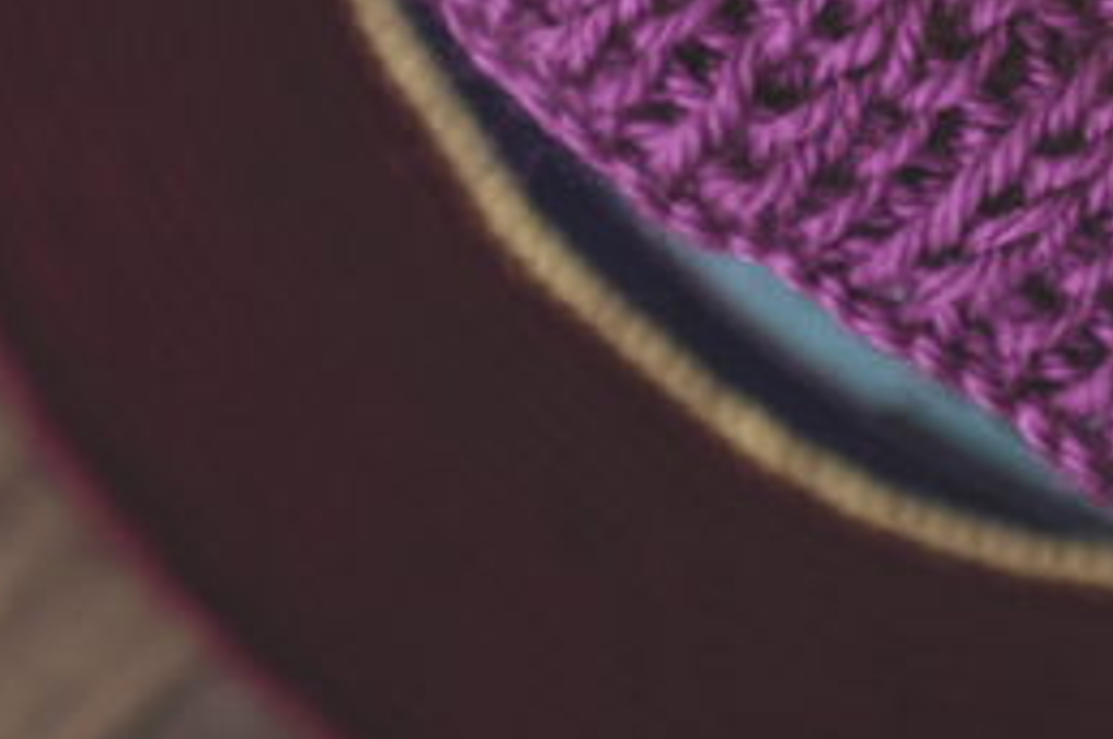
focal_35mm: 162
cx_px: 1182
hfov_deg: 12.5
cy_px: -597
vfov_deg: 8.1
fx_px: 5002
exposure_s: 1/250
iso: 200
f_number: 2
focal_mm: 35
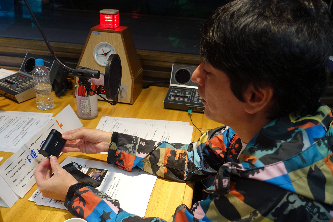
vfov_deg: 40.0
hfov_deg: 57.2
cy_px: 111
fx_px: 305
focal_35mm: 33
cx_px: 166
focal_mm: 11.93
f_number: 2.8
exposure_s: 1/40
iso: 160
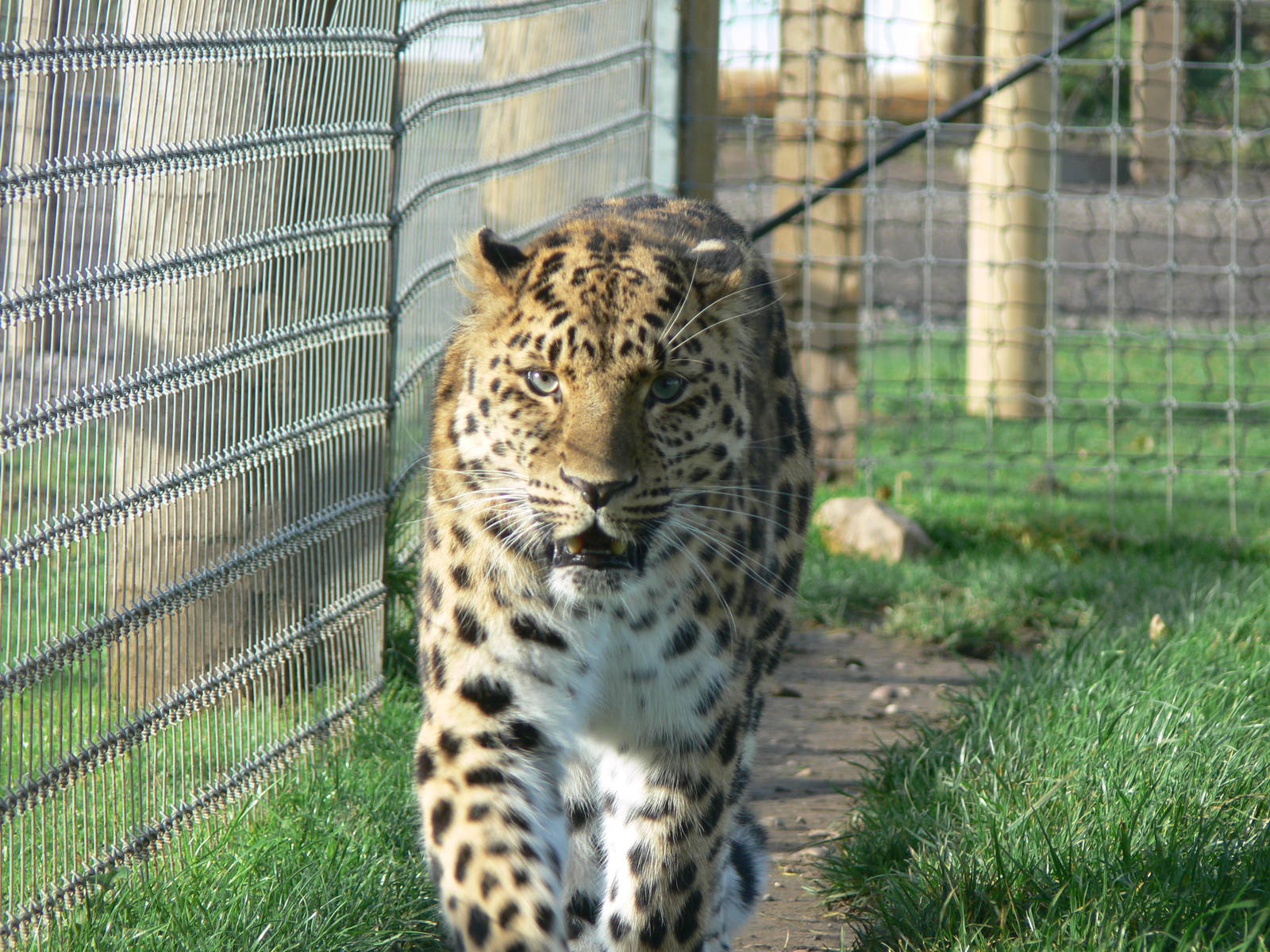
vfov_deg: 3.5
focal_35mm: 420
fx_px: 15409
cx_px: 635
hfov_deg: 4.7
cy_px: 476
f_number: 5
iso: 80
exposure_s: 1/100
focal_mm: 88.8
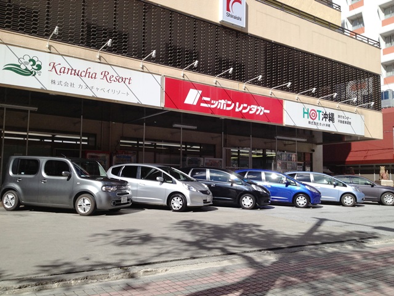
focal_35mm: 35
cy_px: 148
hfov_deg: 52.6
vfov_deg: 40.7
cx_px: 197
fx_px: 398
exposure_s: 1/1672
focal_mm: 4.28
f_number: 2.4
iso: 64
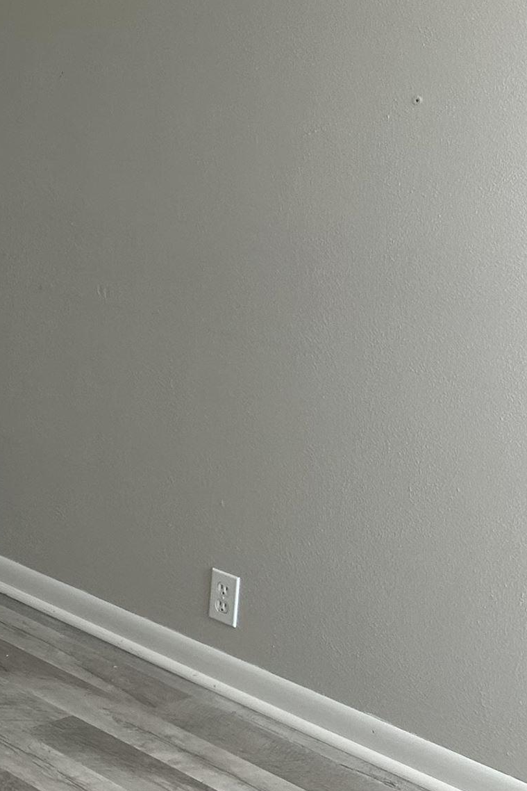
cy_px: 288
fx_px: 1602
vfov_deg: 27.6
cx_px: -419
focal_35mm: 73
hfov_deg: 15.9
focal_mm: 5.7
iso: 100
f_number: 1.5
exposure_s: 1/120
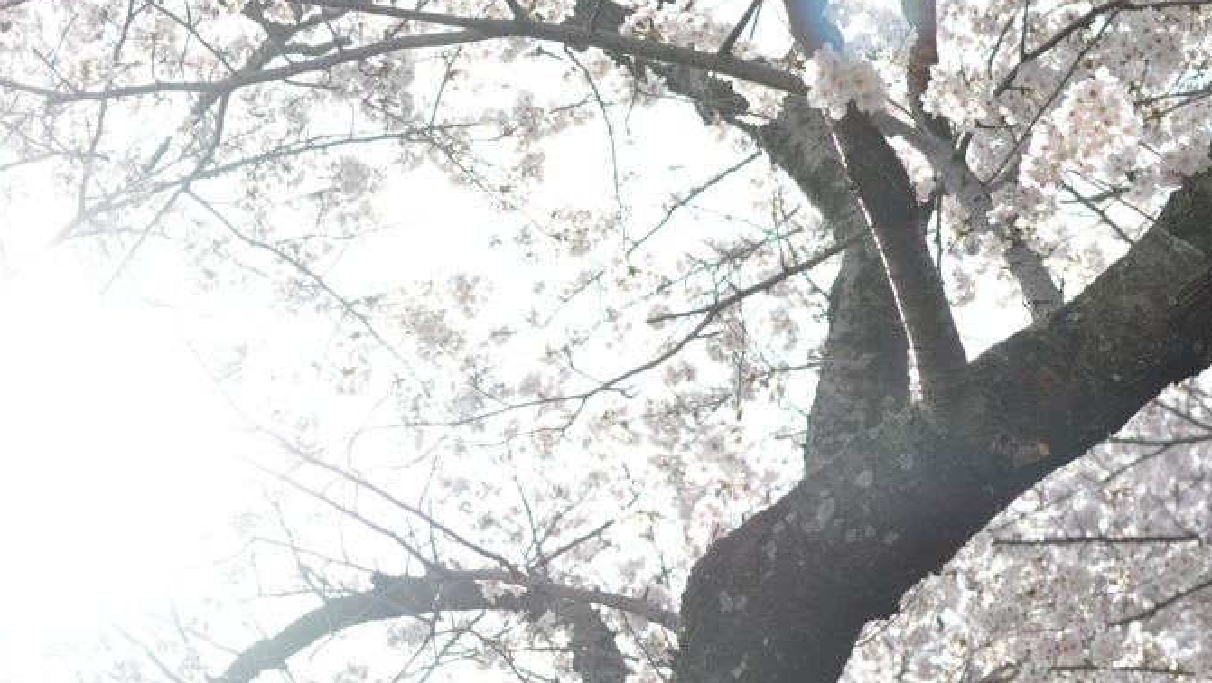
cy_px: 229
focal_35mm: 84
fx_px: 2694
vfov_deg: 14.4
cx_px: 415
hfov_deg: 25.2
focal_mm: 35
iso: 1000
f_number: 4
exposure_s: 1/4000
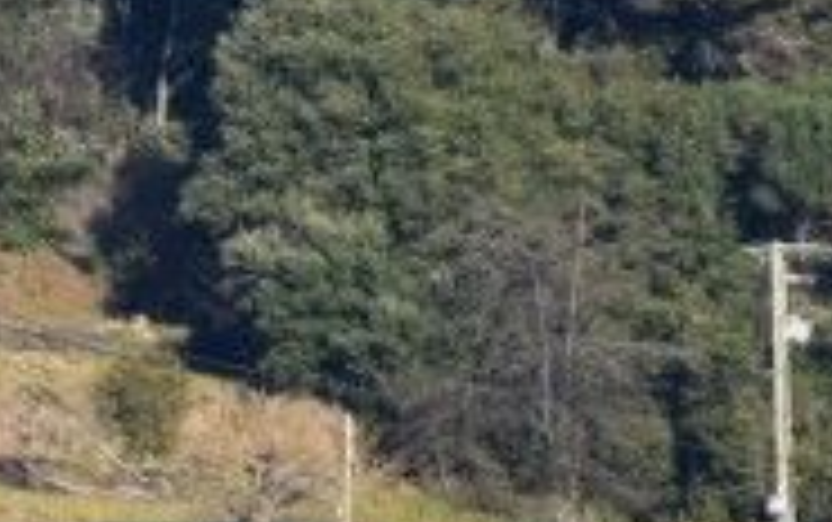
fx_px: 40534
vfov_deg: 0.7
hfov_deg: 1.2
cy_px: 158
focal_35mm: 1786
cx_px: -594
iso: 400
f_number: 11
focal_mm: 300
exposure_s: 1/400
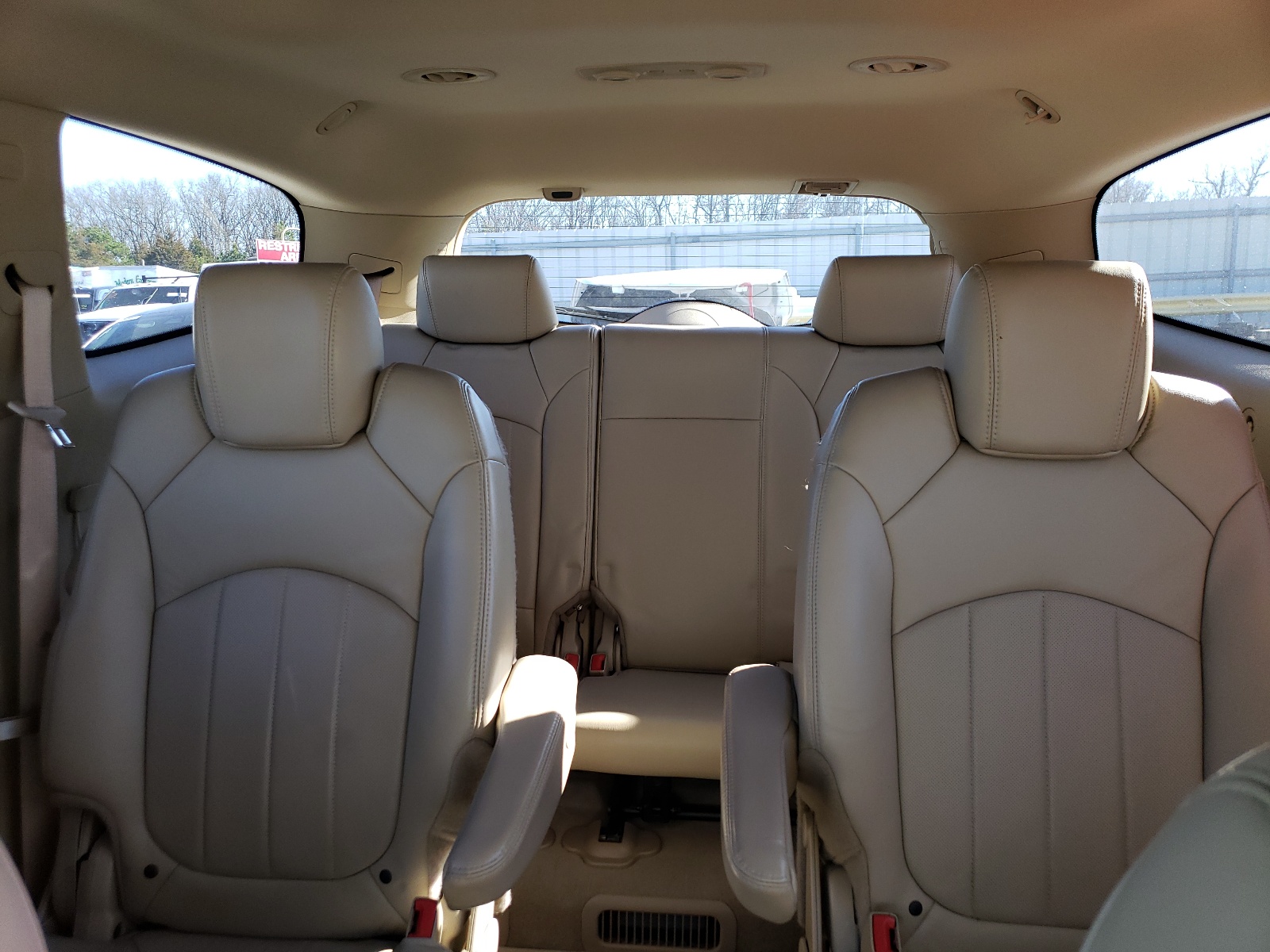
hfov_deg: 67.3
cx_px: 635
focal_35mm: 26
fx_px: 954
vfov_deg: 53.1
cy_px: 476
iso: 77
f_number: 1.5
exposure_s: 1/120
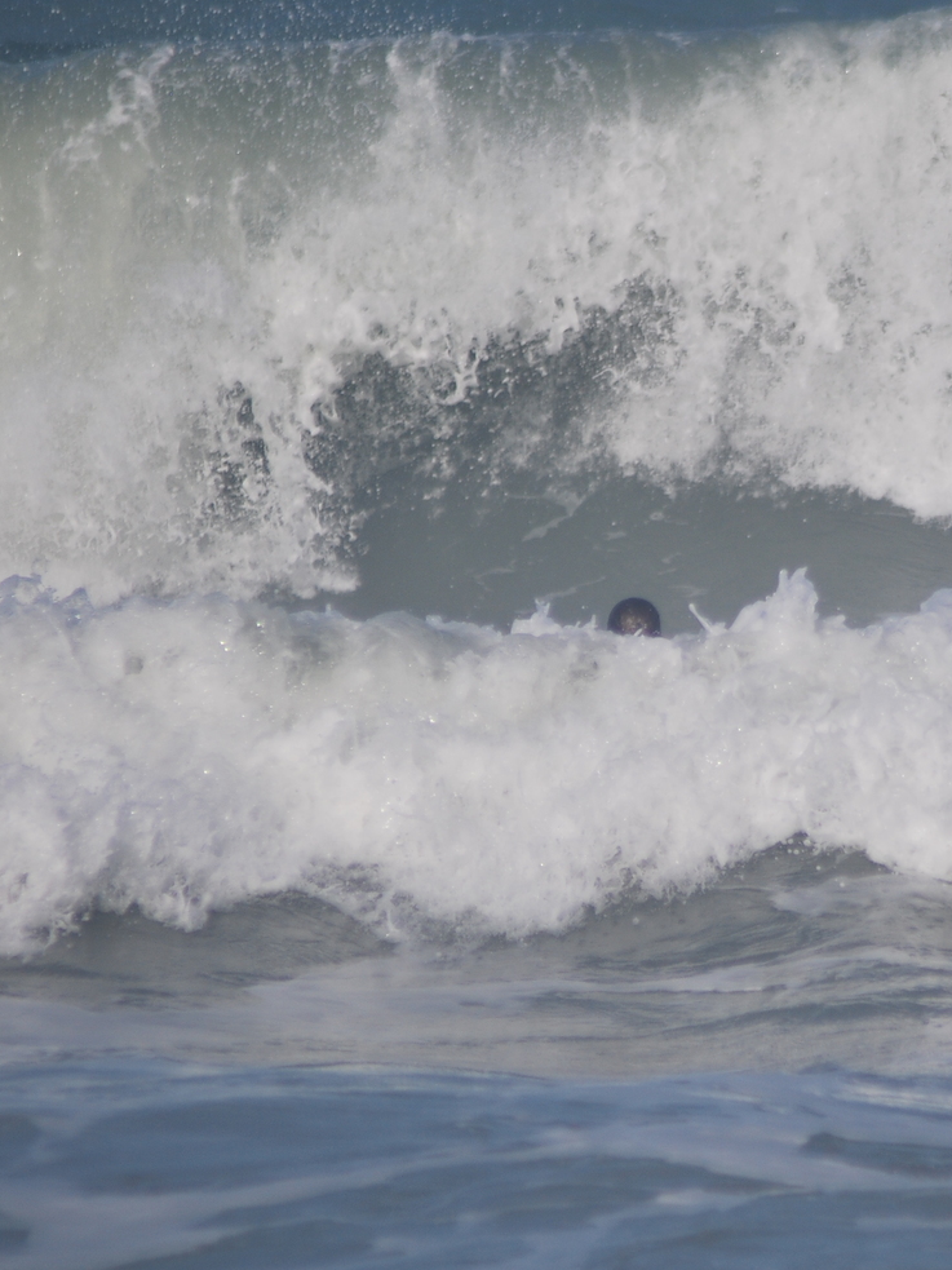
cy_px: 665
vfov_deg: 2.8
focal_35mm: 705
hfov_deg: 2.1
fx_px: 25857
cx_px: 956
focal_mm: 300
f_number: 5.6
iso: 100
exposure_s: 1/1250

****************

__TASK BRIEF__.
Could you copy the data above exactly, leaving the pictures out?

__SOLUTION FOR THIS EXERCISE__.
focal_35mm: 162
cx_px: 1182
hfov_deg: 12.5
cy_px: -597
vfov_deg: 8.1
fx_px: 5002
exposure_s: 1/250
iso: 200
f_number: 2
focal_mm: 35
vfov_deg: 40.0
hfov_deg: 57.2
cy_px: 111
fx_px: 305
focal_35mm: 33
cx_px: 166
focal_mm: 11.93
f_number: 2.8
exposure_s: 1/40
iso: 160
vfov_deg: 3.5
focal_35mm: 420
fx_px: 15409
cx_px: 635
hfov_deg: 4.7
cy_px: 476
f_number: 5
iso: 80
exposure_s: 1/100
focal_mm: 88.8
focal_35mm: 35
cy_px: 148
hfov_deg: 52.6
vfov_deg: 40.7
cx_px: 197
fx_px: 398
exposure_s: 1/1672
focal_mm: 4.28
f_number: 2.4
iso: 64
cy_px: 288
fx_px: 1602
vfov_deg: 27.6
cx_px: -419
focal_35mm: 73
hfov_deg: 15.9
focal_mm: 5.7
iso: 100
f_number: 1.5
exposure_s: 1/120
cy_px: 229
focal_35mm: 84
fx_px: 2694
vfov_deg: 14.4
cx_px: 415
hfov_deg: 25.2
focal_mm: 35
iso: 1000
f_number: 4
exposure_s: 1/4000
fx_px: 40534
vfov_deg: 0.7
hfov_deg: 1.2
cy_px: 158
focal_35mm: 1786
cx_px: -594
iso: 400
f_number: 11
focal_mm: 300
exposure_s: 1/400
hfov_deg: 67.3
cx_px: 635
focal_35mm: 26
fx_px: 954
vfov_deg: 53.1
cy_px: 476
iso: 77
f_number: 1.5
exposure_s: 1/120
cy_px: 665
vfov_deg: 2.8
focal_35mm: 705
hfov_deg: 2.1
fx_px: 25857
cx_px: 956
focal_mm: 300
f_number: 5.6
iso: 100
exposure_s: 1/1250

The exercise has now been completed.